>>>

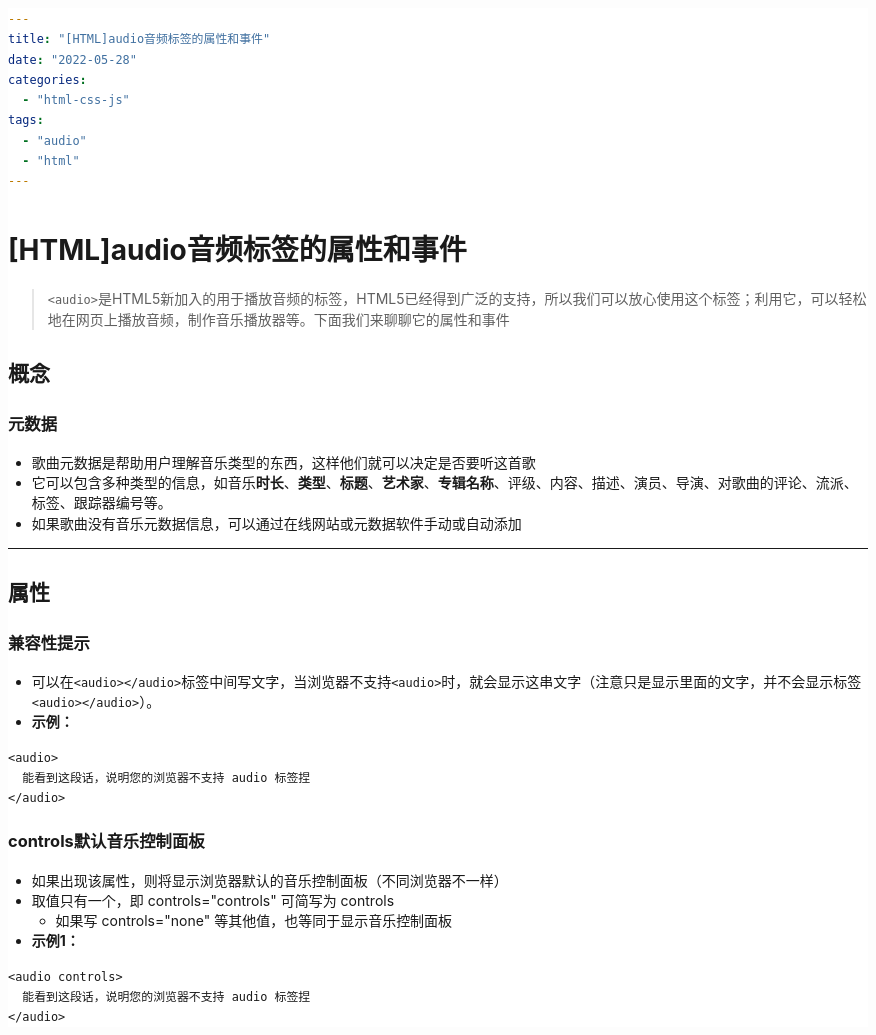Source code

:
 ```yaml
---
title: "[HTML]audio音频标签的属性和事件"
date: "2022-05-28"
categories: 
  - "html-css-js"
tags: 
  - "audio"
  - "html"
---
```

# [HTML]audio音频标签的属性和事件

> `<audio>`是HTML5新加入的用于播放音频的标签，HTML5已经得到广泛的支持，所以我们可以放心使用这个标签；利用它，可以轻松地在网页上播放音频，制作音乐播放器等。下面我们来聊聊它的属性和事件

## 概念

### 元数据

- 歌曲元数据是帮助用户理解音乐类型的东西，这样他们就可以决定是否要听这首歌
- 它可以包含多种类型的信息，如音乐**时长**、**类型**、**标题**、**艺术家**、**专辑名称**、评级、内容、描述、演员、导演、对歌曲的评论、流派、标签、跟踪器编号等。
- 如果歌曲没有音乐元数据信息，可以通过在线网站或元数据软件手动或自动添加

* * *

## 属性

### 兼容性提示

- 可以在`<audio></audio>`标签中间写文字，当浏览器不支持`<audio>`时，就会显示这串文字（注意只是显示里面的文字，并不会显示标签`<audio></audio>`）。
- **示例：**

```
<audio>
  能看到这段话，说明您的浏览器不支持 audio 标签捏
</audio>
```

### controls默认音乐控制面板

- 如果出现该属性，则将显示浏览器默认的音乐控制面板（不同浏览器不一样）
- 取值只有一个，即 controls="controls" 可简写为 controls
    - 如果写 controls="none" 等其他值，也等同于显示音乐控制面板
- **示例1：**

```
<audio controls>
  能看到这段话，说明您的浏览器不支持 audio 标签捏
</audio>
```
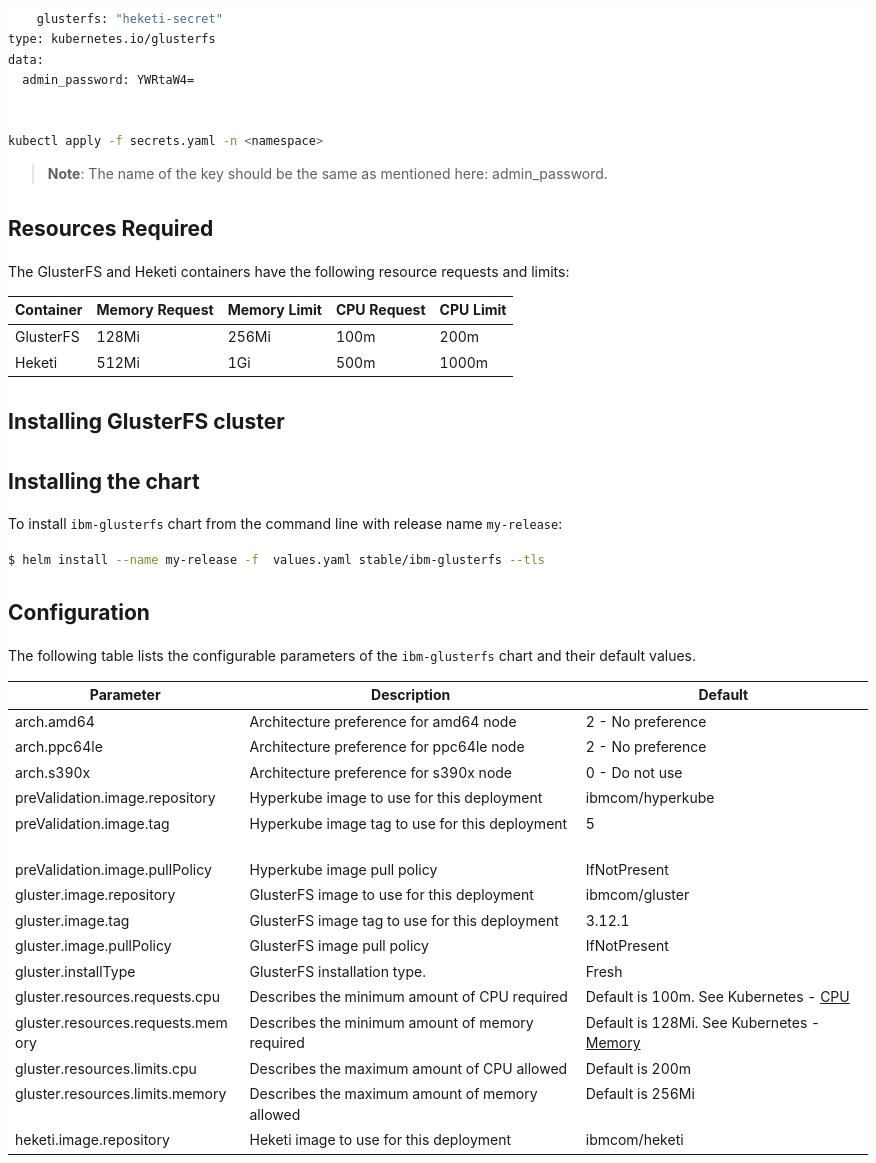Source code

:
   ```bash
      glusterfs: "heketi-secret"
  type: kubernetes.io/glusterfs
  data:
    admin_password: YWRtaW4= 

  
  kubectl apply -f secrets.yaml -n <namespace>
  ```
> **Note**: The name of the key should be the same as mentioned here: admin_password.


## Resources Required

The GlusterFS and Heketi containers have the following resource requests and limits:

| Container                  | Memory Request        | Memory Limit          | CPU Request           | CPU Limit             |
| -----------------------    | ------------------    | ------------------    | ------------------    | ------------------    |
| GlusterFS                  | 128Mi                 | 256Mi                 | 100m                  | 200m                  |
| Heketi                     | 512Mi                 | 1Gi                   | 500m                  | 1000m                 |


## Installing GlusterFS cluster

## Installing the chart

To install `ibm-glusterfs` chart from the command line with release name `my-release`:

```bash
$ helm install --name my-release -f  values.yaml stable/ibm-glusterfs --tls
```

## Configuration

The following table lists the configurable parameters of the `ibm-glusterfs` chart and their default values.

| Parameter                                         | Description                                     | Default           |
|---------------------------------------------------|-------------------------------------------------|-------------------|
| arch.amd64                                        | Architecture preference for amd64 node          | 2 - No preference |
| arch.ppc64le                                      | Architecture preference for ppc64le node        | 2 - No preference |
| arch.s390x                                        | Architecture preference for s390x node          | 0 - Do not use    |
| preValidation.image.repository                    | Hyperkube image to use for this deployment      | ibmcom/hyperkube  |
| preValidation.image.tag                           | Hyperkube image tag to use for this deployment  | 5                 |
| preValidation.image.pullPolicy                    | Hyperkube image pull policy                     | IfNotPresent      |
| gluster.image.repository                          | GlusterFS image to use for this deployment      | ibmcom/gluster    |
| gluster.image.tag                                 | GlusterFS image tag to use for this deployment  | 3.12.1            |
| gluster.image.pullPolicy                          | GlusterFS image pull policy                     | IfNotPresent      |
| gluster.installType                               | GlusterFS installation type.                    | Fresh             |
| gluster.resources.requests.cpu                    | Describes the minimum amount of CPU required    | Default is 100m. See Kubernetes - [CPU](https://kubernetes.io/docs/concepts/configuration/manage-compute-resources-container/#meaning-of-cpu)  |
| gluster.resources.requests.memory                 | Describes the minimum amount of memory required | Default is 128Mi. See Kubernetes - [Memory](https://kubernetes.io/docs/concepts/configuration/manage-compute-resources-container/#meaning-of-memory)                 |
| gluster.resources.limits.cpu                      | Describes the maximum amount of CPU allowed     |  Default is 200m  |
| gluster.resources.limits.memory                   | Describes the maximum amount of memory allowed  | Default is 256Mi  |
| heketi.image.repository                           | Heketi image to use for this deployment         | ibmcom/heketi     |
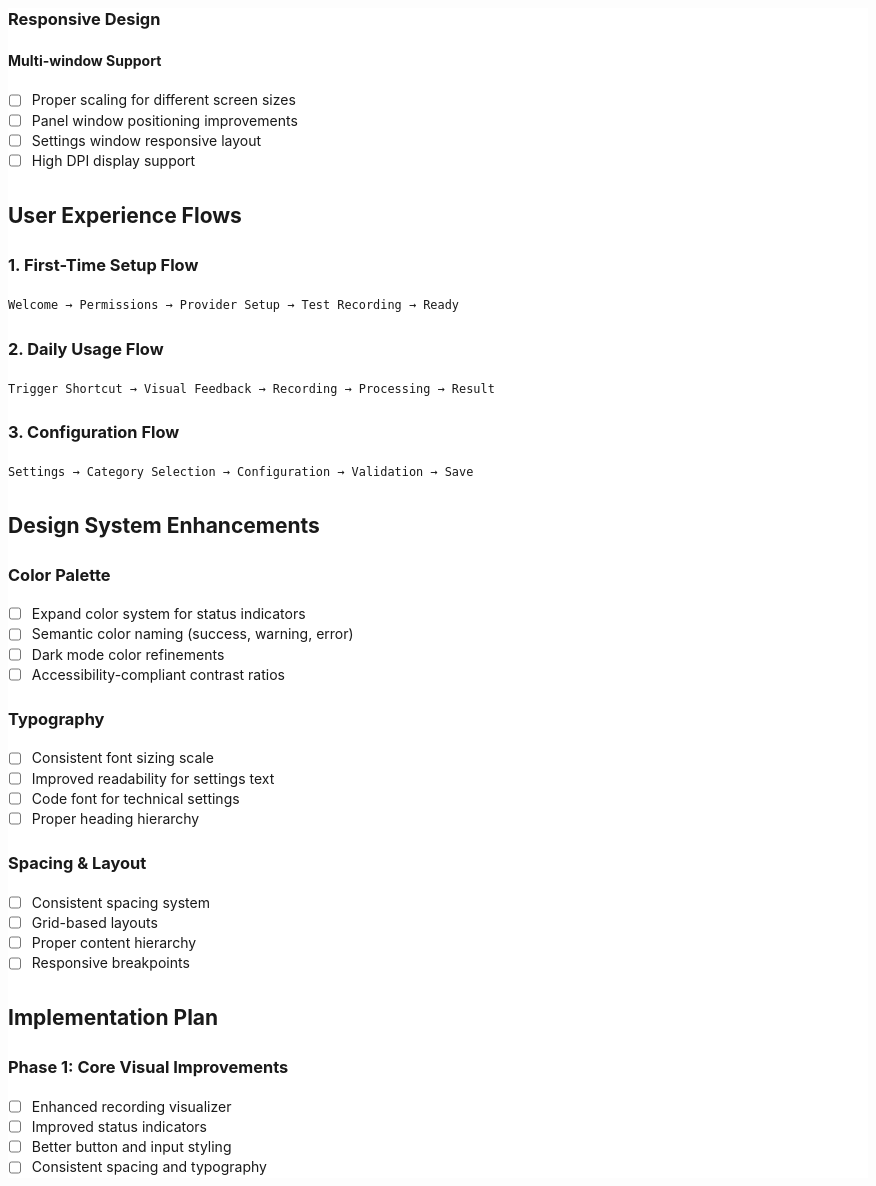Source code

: ### Responsive Design

#### Multi-window Support
- [ ] Proper scaling for different screen sizes
- [ ] Panel window positioning improvements
- [ ] Settings window responsive layout
- [ ] High DPI display support

## User Experience Flows

### 1. First-Time Setup Flow
```
Welcome → Permissions → Provider Setup → Test Recording → Ready
```

### 2. Daily Usage Flow
```
Trigger Shortcut → Visual Feedback → Recording → Processing → Result
```

### 3. Configuration Flow
```
Settings → Category Selection → Configuration → Validation → Save
```

## Design System Enhancements

### Color Palette
- [ ] Expand color system for status indicators
- [ ] Semantic color naming (success, warning, error)
- [ ] Dark mode color refinements
- [ ] Accessibility-compliant contrast ratios

### Typography
- [ ] Consistent font sizing scale
- [ ] Improved readability for settings text
- [ ] Code font for technical settings
- [ ] Proper heading hierarchy

### Spacing & Layout
- [ ] Consistent spacing system
- [ ] Grid-based layouts
- [ ] Proper content hierarchy
- [ ] Responsive breakpoints

## Implementation Plan

### Phase 1: Core Visual Improvements
- [ ] Enhanced recording visualizer
- [ ] Improved status indicators
- [ ] Better button and input styling
- [ ] Consistent spacing and typography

<<<

Instructions for the task — For the material, state how many lines include the string "IfNotPresent"; the answer is that number alone.

Solved exercise — 2